EXERCISE: Your answer should hold each line of the material that contains the word "linejoin".

Segment Open

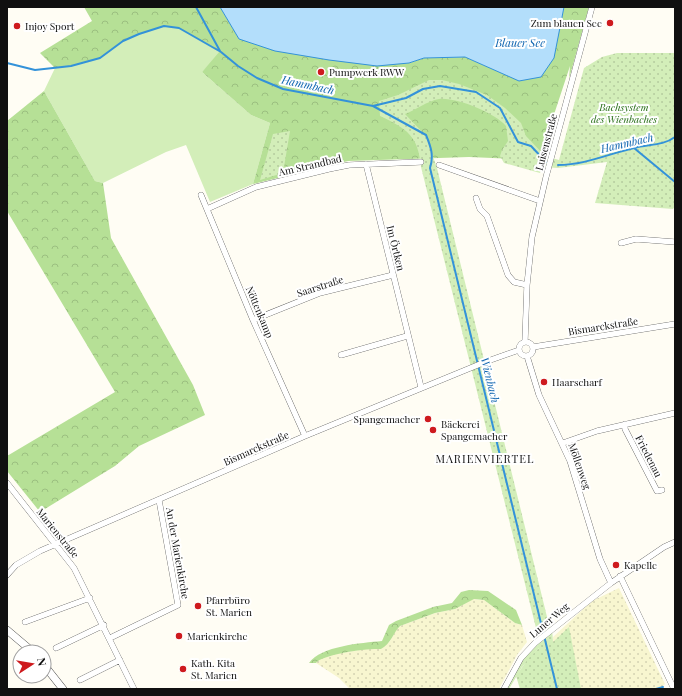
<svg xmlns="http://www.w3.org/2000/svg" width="682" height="696" font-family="'Playfair Display',serif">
	<defs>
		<pattern id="farmland-dots" width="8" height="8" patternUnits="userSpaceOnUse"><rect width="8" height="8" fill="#f8f6d0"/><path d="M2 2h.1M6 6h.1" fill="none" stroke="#d4d2b2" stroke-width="1.8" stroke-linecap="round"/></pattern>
		<pattern id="forest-crowns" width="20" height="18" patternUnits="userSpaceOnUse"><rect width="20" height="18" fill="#b6e096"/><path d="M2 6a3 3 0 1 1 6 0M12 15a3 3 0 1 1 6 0" fill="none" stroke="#9bbf80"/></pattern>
		<pattern id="park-dots" width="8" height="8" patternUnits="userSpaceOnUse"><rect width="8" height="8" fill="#d3eeb9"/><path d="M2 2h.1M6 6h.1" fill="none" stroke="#b4cb9e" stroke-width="1.8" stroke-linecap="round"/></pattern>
	</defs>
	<rect width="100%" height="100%" fill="#fffdf4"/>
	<!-- farmland -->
	<path fill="url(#farmland-dots)" d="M619,588l46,96 -3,3 -10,2h-91l-9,-38 1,-14 39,-36z
		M473,599l11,1 31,23 7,2 5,17 -10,13 -18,34h-149l-11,-11 -23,-15 3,-4 16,-5 35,-6 11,1 9,-8 6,-11 4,-4 35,-13 20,-4z"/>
	<!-- grass -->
	<path fill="#d3eeb9" d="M164,26l15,2 42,24 -19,20 49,43 19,8 -17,61 -43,18 -24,-57 -20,7 -63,31 -8,-2 -51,-90 11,-23 16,-2 29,-8 23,-17 16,-7z
		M539,643v5l-17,19 -13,22h-3l19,-33z"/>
	<!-- forest -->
	<path fill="url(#forest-crowns)" d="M84,7h136l19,32 170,24 15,-5 41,-1 23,10 73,-46 3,-14h25l-20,72 1,-13 -31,94 -70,-3 -121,4 -95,23 17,-61 -19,-8 -49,-43 18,-21 -41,-23 -15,-2 -25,8 -16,7 -23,17 -29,8 -16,2 -15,-15 52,-32z
		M44,91l51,90 8,2 8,55 82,147 12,30 -66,31 -24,20 -75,46 -33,-41v-15l108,-64 -108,-181v-90z
		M469,590l19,1 28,19 6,15 -7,-2 -31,-23 -10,-1 -19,10 -20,4 -35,13c-7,7 -9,18 -19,23 -13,-1 -59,5 -65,14h-7c12,-17 52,-20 73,-22l7,-16 7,-4 37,-14 19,-4 9,-11z"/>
	<!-- park -->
	<path fill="url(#park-dots)" d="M617,53h58v153l-2,3 -78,-6 12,-41 -49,6 -16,-1 -2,6 -36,-10 -4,-7 2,-6 6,-9 -2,-15c-11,-13 -50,-29 -67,-27 -12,2 -23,11 -34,15l21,22 11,32 112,457 3,3 1,14 16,-15 12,62h-61l-4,-13 12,-17 11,-11 -3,-20 -115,-461c-3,-32 -14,-38 -41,-51l-1,-15 19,-6 31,-15h13l17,4 28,11 18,13 16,15 5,13 19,20 14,4 25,-92 18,-11z
		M290,131l-7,42 -23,7 13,-46z"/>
	<!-- water -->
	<path fill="#b3defb" stroke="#3392d9" d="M220,7h344l-10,51 -13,19 -22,4 -54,-24 -41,1 -15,5 -32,3 -48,-6 -54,-9 -36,-12z"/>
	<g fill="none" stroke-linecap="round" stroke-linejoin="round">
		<!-- stream -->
		<path stroke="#3392d9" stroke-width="2" d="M196,7l24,44
			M7,63l28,7 36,-4 29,-8 23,-17 16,-7 25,-8 15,2 42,24 17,14 19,12 26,11 90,17 33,-8 17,-9 17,-3 36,6 24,16 18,34 13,4 15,16
			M373,106l53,29c5,12 8,21 4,33l127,521
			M634,148l41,34
			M558,165c27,0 50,-11 76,-17 14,-4 29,-2 41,-11
			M656,689l7,-2"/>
		<!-- minor casing -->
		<g stroke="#434343" stroke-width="6">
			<path id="minor" d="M366,164l55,223
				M439,165l101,36
				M201,195l52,125 52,116
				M476,198l4,11 7,7 21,59 6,7 13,3
				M207,209l49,-22 73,-18 20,-4 72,-3
				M621,243l15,-4 39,3
				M253,320l67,-27 73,-18
				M525,341l2,-56 5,-48 14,-60 46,-170
				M519 349a7 7 0 1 1 14 0a7 7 0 1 1-14 0Z
				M533,347l142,-23
				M341,355l66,-19
				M527,356l12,39 31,66 30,98 11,24
				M625,424v5l32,62 5,-1
				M563,443l34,-12 78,-18
				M7,483l67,85 60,121
				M7,575l9,-10 24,-14 265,-115 180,-74 34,-12
				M620,576l54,113
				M25,622l65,-24
				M110,638l68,-33 -19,-105
				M56,648l48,-23
				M80,680l40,-20
				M504,689l17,-31 14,-15 76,-60 53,-36 11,-5"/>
		</g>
		<!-- tertiary casing -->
		<g stroke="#434343" stroke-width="8">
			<path id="tertiary" d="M7,630l26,22
				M44,665l19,24"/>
		</g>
		<!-- minor -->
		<use href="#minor" stroke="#fff" stroke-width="5.5"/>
		<!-- tertiary -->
		<use href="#tertiary" stroke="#fff" stroke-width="7"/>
	</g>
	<!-- markers -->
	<g fill="#ce1a1e" stroke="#fff" stroke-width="1.5">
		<circle cx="610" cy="23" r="4"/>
		<circle cx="17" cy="26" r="4"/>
		<circle cx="321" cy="72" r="4"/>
		<circle cx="544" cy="382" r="4"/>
		<circle cx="428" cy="419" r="4"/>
		<circle cx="433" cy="430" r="4"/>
		<circle cx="616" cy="565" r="4"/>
		<circle cx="198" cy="606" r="4"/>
		<circle cx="179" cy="636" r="4"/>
		<circle cx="183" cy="669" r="4"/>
	</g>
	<g text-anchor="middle" stroke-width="4" stroke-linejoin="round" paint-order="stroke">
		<!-- poi labels -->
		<g font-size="10" fill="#101010" stroke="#fff" text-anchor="start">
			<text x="602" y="27" text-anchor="end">Zum blauen See</text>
			<text x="25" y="30">Injoy Sport</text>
			<text x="329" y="76">Pumpwerk RWW</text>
			<text x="552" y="386">Haarscharf</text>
			<text x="420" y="423" text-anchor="end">Spangemacher</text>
			<text x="441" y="428">Bäckerei<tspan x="441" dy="12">Spangemacher</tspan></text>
			<text x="624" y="569">Kapelle</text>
			<text x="206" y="604">Pfarrbüro<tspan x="206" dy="12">St. Marien</tspan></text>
			<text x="187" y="640">Marienkirche</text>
			<text x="191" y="667">Kath. Kita<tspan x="191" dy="12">St. Marien</tspan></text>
		</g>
		<!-- park labels -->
		<g font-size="10" font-style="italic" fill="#297019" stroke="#fff">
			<text x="624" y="111">Bachsystem<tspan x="624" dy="12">des Wienbaches</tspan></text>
		</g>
		<!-- street labels -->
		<g font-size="10" fill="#101010" stroke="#fff">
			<text transform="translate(546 142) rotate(-75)" y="4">Luisenstraße</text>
			<text transform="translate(310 165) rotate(-13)" y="4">Am Strandbad</text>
			<text transform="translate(396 248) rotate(76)" y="4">Im Örtken</text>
			<text transform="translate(320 286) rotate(-18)" y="4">Saarstraße</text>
			<text transform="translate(260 312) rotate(67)" y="4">Nöttenkamp</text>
			<text transform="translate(603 326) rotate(-9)" y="4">Bismarckstraße</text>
			<text transform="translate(256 448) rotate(-24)" y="4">Bismarckstraße</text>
			<text transform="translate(649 456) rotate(63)" y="4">Friedenau</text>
			<text transform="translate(580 466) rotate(71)" y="4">Möllenweg</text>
			<text transform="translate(58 533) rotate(51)" y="4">Marienstraße</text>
			<text transform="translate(178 553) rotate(80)" y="4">An der Marienkirche</text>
			<text transform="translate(549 620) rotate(-40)" y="4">Luner Weg</text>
		</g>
		<!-- water labels -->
		<g font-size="11" font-style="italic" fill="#0c63af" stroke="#fff">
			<text x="520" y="47">Blauer See</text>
			<text transform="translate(308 85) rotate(12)" y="4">Hammbach</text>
			<text transform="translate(627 143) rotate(-13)" y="4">Hammbach</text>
			<text transform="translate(490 380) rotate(76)" y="4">Wienbach</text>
		</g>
		<!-- neighbourhood labels -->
		<g font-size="11" letter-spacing="1" fill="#101010" stroke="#fff">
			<text x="485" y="463">MARIENVIERTEL</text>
		</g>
	</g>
	<!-- border -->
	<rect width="682" height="696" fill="none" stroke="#101010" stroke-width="16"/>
	<!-- north arrow -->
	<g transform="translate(32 664) rotate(78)"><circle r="19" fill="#ffffff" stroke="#9f9f9f"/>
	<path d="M0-3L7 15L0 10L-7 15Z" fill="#ce1a1e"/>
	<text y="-6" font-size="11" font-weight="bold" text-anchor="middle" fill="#101010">N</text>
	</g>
</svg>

Segment Closed

WRITTEN ANSWER:
	<g fill="none" stroke-linecap="round" stroke-linejoin="round">
	<g text-anchor="middle" stroke-width="4" stroke-linejoin="round" paint-order="stroke">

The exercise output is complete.